Home Office figures showed an annual reduction of 2.2% in the number of police officers, which stood at 122,859 at the end of September.

This was a sharper fall than was seen in the previous two years, and continues a downward trend seen as constabularies face squeezes on their budgets.

Policing numbers have fallen under the spotlight again in recent weeks.

Earlier this month, Britain's most senior police officer declared that the "warning lights are flashing" over crime.

Metropolitan Police commissioner Sir Bernard Hogan-Howe raised the alarm after figures laid bare the scale of fraud and cyber crime and showed a jump in violent offences recorded by forces.
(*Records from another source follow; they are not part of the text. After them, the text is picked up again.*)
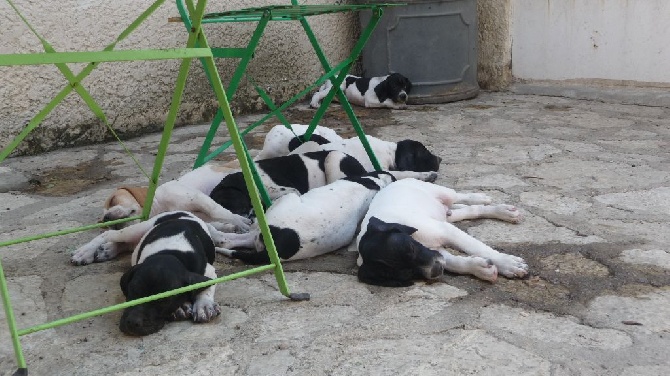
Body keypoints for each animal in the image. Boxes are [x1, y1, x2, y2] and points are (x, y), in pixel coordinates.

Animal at [71, 210, 228, 336]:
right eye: (132, 290)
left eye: (164, 300)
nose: (133, 322)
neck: (171, 253)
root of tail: (181, 212)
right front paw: (183, 306)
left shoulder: (208, 270)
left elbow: (206, 285)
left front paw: (204, 305)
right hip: (137, 229)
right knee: (109, 234)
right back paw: (85, 252)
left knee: (126, 244)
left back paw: (108, 250)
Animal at [356, 179, 532, 288]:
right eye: (406, 274)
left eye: (410, 249)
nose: (435, 271)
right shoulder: (436, 252)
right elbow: (454, 262)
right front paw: (480, 268)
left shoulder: (446, 232)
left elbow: (478, 247)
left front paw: (507, 263)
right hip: (447, 214)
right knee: (469, 210)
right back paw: (501, 211)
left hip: (443, 193)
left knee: (460, 197)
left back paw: (481, 198)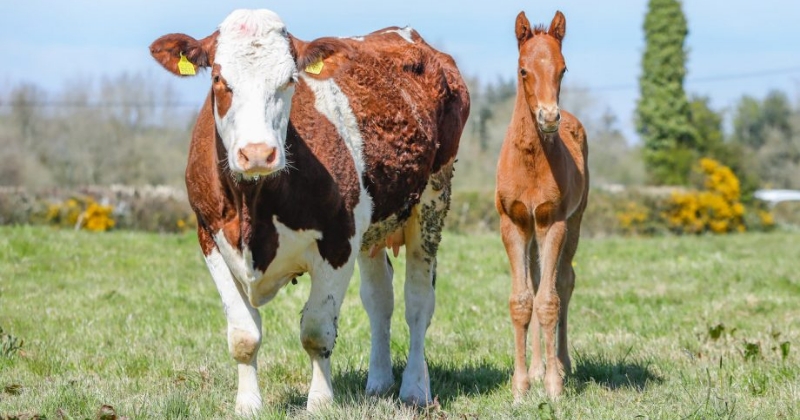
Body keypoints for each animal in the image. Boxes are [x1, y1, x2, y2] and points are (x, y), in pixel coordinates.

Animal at [148, 8, 468, 416]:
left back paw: (414, 389)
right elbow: (243, 335)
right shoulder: (210, 238)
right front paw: (248, 404)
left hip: (432, 203)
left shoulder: (338, 240)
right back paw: (378, 383)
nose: (257, 152)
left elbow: (317, 331)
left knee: (418, 302)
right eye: (219, 78)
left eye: (289, 79)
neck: (253, 206)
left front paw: (319, 402)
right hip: (373, 228)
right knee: (380, 300)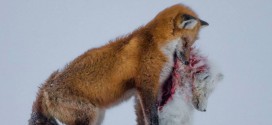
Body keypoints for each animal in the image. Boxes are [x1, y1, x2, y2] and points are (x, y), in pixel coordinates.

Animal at [28, 3, 208, 125]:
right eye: (186, 42)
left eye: (192, 43)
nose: (186, 61)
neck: (157, 44)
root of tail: (46, 89)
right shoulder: (146, 86)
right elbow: (152, 117)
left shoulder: (140, 93)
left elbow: (142, 118)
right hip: (90, 115)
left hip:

London Mayor Sadiq Khan has also warned it would become "near impossible" to maintain the number of officers on the capital's streets if the force was hit with further funding cuts.

Liberal Democrat Home Affairs spokesman Lord Paddick, a former senior Met Police officer, said: "The sheer scale and extent of these cuts is frightening.

"We are seeing police officers and staff cut from the front line when crimes such as robbery and knife crime are on the rise.

"Cuts, like this, year on year to the police are not sustainable if we are to keep crime under control."

The Government insisted that police reform is working.

Policing Minister Brandon Lewis said: "Crimes traditionally measured by the Crime Survey for England and Wales have fallen by a third since 2010, to a record low.

"Through the 2015 Spending Review, this Government has protected police funding - and the public should be in no doubt that forces will continue to have the resources they need to cut crime and keep our communities safe."